- EXERCISE PASSAGE -
The Michigan Womyn's Music Festival, often referred to as MWMF or Michfest, was a feminist women's music festival held annually from 1976 to 2015 in Oceana County, Michigan, on privately owned woodland near Hart Township referred to as "The Land" by Michfest organizers and attendees. The event was built, staffed, run, and attended exclusively by women, with girls, young boys and toddlers permitted. 

From 1991, the festival excluded trans women, adopting a "womyn-born womyn" policy, which drew increasing criticism. The festival was picketed by Camp Trans starting in the 1990's for its exclusionary policy. LGBT advocacy group Equality Michigan boycotted the event in 2014. Michfest drew criticism from the Human Rights Campaign, GLAAD, the National Center for Lesbian Rights, and the National LGBTQ Task Force, among others. The festival held its final event in August 2015.

History

Background
The first women's music festivals in the United States were founded in the early 1970s, starting with day festivals at the Sacramento State and San Diego State University campuses, the Midwest Women's Festival in Missouri, the Boston Women's Music Festival, and the National Women's Music Festival at the University of Illinois at Urbana–Champaign. These first regional women-only events exposed audiences to feminist and openly lesbian artists, most of whom operated independently of the mainstream recording industry. Festival gatherings offered an alternative to urban bars, coffeehouses and protest marches, which were some of the few opportunities for lesbians to meet one another in the early 1970s. The feminist separatism of the spaces was a direct outgrowth of, and solidarity with, the activism created by black power and other racial solidarity movements.

- DATASET EXTRACT -

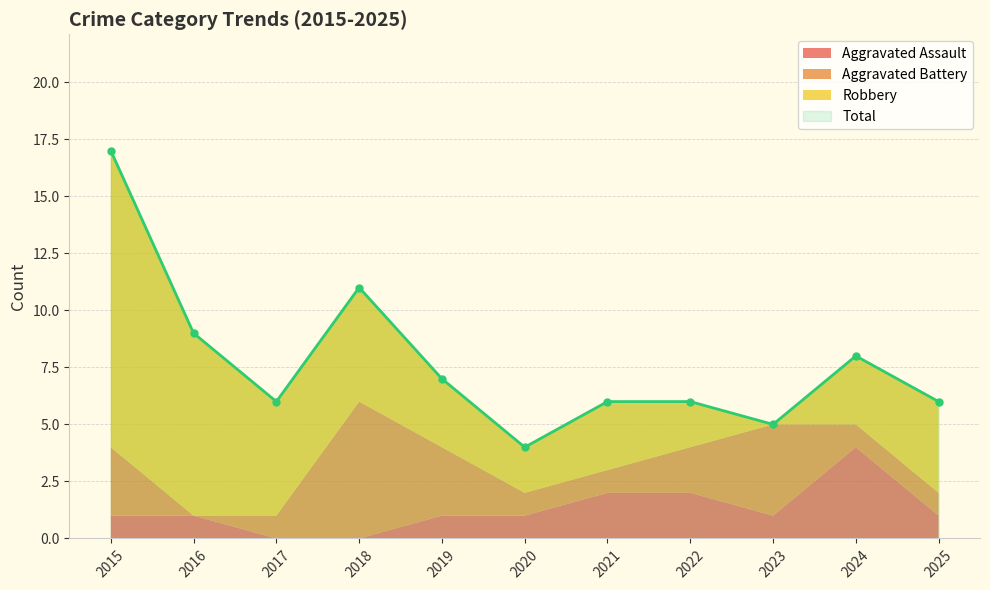

What is the sum of the Total values at 2015 and 2019?

24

- ABOUT THIS EXERCISE -
In the passage about the Michigan Womyn's Music Festival, list every setting that festival gatherings are said to have offered an alternative to.

- FINISHED EXERCISE -
- Urban bars
- Coffeehouses
- Protest marches